REQUIRED WORK >> Reproduce every line of text in the data below word for word, leaving the pictures out of your answer.

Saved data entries
++++++++++

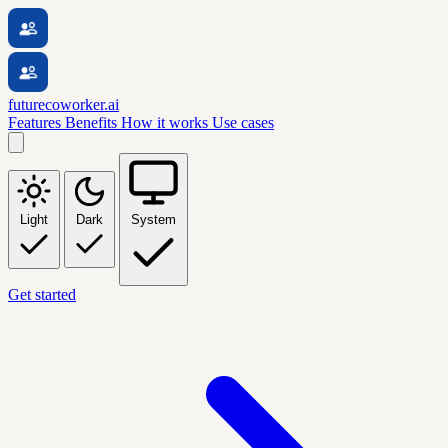
futurecoworker.ai
Features
Benefits
How it works
Use cases
Light
Dark
System
Get started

++++++++++

EXPECTED OUTPUT >>
futurecoworker.ai
Features
Benefits
How it works
Use cases
Light
Dark
System
Get started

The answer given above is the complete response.